◆ TEXT SHOWN
Volunteers with Code for Philly flocked to CHIME to help. “Normally, a good project will have 30 people involved,” says Code for Philly co-director Marieke Jackson. “We had 400 people join the Slack for CHIME in the span of two weeks. It was the first weekend of Philadelphia’s shelter in place order and there were a slew of technologists worrying about COVID-19. They were eager to find a way to put their skills to use.”
The community chose to build the interactive app using the open source machine learning framework Streamlit. A month later, with the help of Code for Philly, the Penn Medicine team had produced a working proof-of-concept. Two weeks later CHIME was deployed to the public. It soon helped Penn Medicine estimate clinical needs during the early stages of the pandemic and ended up being used by health care facilities and public health agencies around the world, perhaps most famously by the city of Washington, DC and the state of New Jersey.
CHIME suffered capacity issues soon after launch. “That’s when Code for Philly support really ramped-up,” Becker says. “They have a bunch of DevOps folks who built, deployed, and hosted a new Kubernetes-based infrastructure for CHIME.”
Apart from Slack, the project was organized primarily through GitHub. “When you’re asking people to volunteer their time, you can’t ask them to go to a whole bunch of separate places,” Jackson says. “You need to have one place for version tracking, issue tracking, and documentation–not three different tools.”

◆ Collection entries
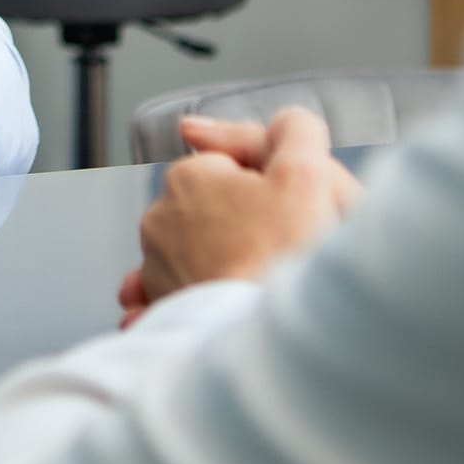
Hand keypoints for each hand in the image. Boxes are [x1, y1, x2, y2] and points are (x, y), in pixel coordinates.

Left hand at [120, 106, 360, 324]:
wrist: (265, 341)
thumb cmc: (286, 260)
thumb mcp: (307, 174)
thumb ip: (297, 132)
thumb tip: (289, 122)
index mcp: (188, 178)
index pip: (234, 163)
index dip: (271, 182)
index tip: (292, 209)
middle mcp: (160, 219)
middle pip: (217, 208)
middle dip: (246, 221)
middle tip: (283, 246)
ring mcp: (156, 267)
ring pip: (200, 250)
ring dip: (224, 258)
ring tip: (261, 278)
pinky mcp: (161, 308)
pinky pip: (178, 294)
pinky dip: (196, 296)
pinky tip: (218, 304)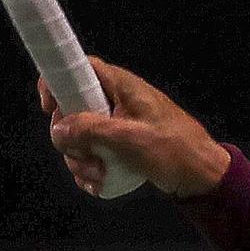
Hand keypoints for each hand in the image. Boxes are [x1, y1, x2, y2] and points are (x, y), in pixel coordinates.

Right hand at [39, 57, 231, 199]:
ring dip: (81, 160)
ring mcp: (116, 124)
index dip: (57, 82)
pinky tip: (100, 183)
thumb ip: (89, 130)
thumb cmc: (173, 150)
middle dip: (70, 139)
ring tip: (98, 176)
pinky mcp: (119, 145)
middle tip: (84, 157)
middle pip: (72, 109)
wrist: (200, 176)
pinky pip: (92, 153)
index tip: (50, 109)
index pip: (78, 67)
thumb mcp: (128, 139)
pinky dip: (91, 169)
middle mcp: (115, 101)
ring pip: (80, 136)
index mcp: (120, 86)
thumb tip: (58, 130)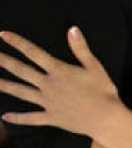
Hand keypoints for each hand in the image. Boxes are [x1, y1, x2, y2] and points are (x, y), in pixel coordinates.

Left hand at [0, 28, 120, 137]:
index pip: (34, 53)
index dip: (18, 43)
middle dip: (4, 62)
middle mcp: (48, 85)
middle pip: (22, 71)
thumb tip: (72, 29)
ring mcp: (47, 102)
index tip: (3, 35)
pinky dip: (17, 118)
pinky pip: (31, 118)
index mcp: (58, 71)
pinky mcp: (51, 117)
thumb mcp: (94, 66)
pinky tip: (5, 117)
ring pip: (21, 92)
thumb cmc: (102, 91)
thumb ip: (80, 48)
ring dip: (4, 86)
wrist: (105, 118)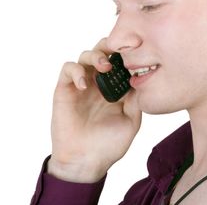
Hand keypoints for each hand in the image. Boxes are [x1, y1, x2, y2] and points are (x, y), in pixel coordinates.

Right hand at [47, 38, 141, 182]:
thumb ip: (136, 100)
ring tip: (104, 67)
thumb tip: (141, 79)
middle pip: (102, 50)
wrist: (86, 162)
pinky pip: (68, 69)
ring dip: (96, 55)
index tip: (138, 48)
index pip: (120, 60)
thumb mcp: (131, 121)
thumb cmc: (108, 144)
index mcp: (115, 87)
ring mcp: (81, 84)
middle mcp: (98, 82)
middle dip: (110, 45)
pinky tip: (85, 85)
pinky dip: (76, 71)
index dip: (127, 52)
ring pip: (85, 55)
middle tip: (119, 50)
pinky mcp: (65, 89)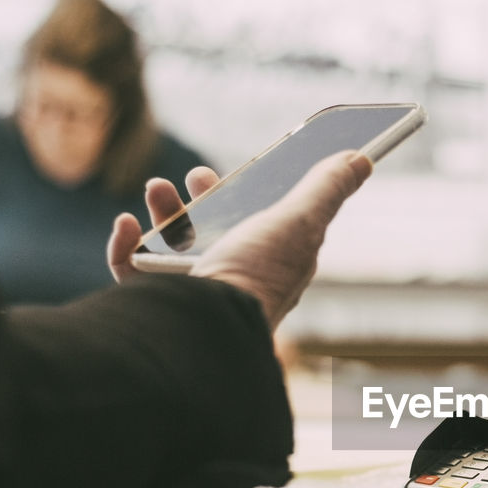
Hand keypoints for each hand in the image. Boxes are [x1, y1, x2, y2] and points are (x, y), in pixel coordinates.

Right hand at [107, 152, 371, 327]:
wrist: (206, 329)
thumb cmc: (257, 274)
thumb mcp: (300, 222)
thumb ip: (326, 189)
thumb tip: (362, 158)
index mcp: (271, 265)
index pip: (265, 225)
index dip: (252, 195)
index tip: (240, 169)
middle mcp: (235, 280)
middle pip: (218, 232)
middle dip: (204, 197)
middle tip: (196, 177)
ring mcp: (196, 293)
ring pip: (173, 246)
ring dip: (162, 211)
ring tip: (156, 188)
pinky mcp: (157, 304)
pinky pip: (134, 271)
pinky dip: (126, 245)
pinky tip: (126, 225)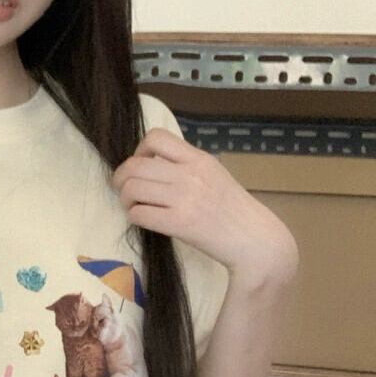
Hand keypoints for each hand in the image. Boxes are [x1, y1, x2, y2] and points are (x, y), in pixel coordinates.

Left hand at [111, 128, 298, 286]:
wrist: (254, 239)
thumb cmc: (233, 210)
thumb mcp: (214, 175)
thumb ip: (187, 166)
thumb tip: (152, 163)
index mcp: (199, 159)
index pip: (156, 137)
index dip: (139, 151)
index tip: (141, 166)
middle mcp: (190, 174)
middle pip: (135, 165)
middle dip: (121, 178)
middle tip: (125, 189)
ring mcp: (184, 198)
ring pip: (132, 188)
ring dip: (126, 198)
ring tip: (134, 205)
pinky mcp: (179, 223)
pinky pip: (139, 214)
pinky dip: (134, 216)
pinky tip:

◆ WORK REQUEST
Please carry on the account of Code for Philly's work on CHIME after its last paragraph. The items are not needed for this work.

◆ ANSWER FOR THE TASK
They also relied on GitHub for their CI/CD pipeline. A volunteer named Michelle Lee setup GitHub Actions to automate a lot of project management stuff, which was crucial for the small Predictive Healthcare team. “The open source model and workflow made CHIME possible,” Becker says.
In addition to Streamlit, CHIME depends on packages like pandas, NumPy, and Jupyter. “Without the modern open source data science stack, CHIME couldn’t exist,” says Becker. “Someone asked me why these kinds of tools didn’t exist for previous outbreaks. And my answer to this question was that the technology, specifically open source tools, have come a long way in the past several years.”
Building for the future
Becker says CHIME’s model is now outdated. But those underlying components are still useful. For example, University of California Davis School of Veterinary Medicine used Streamlit to visualize COVID-19 hotspots.
“It’s hard for us to attribute contributions specifically due to COVID. Streamlit was released publicly October 1, 2019, so essentially the project has been running the entire pandemic,” says Streamlit head of developer relations Randy Zwitch. “We have seen explosive growth in apps created, GitHub stars, issues, pull requests, community forum traffic and every other growth metric you can imagine since the public launch of the product, and certainly some of that has to be due to the pandemic.”
Likewise, PyMC3, an open source Python package built for Bayesian statistical modeling, long predates the pandemic, but has proven to be a valuable tool for developers and researchers. For example, RT.live, a project created by Instagram founders Kevin Systrom and Mike Krieger to track transmission rates of COVID-19, is built on PyMC3.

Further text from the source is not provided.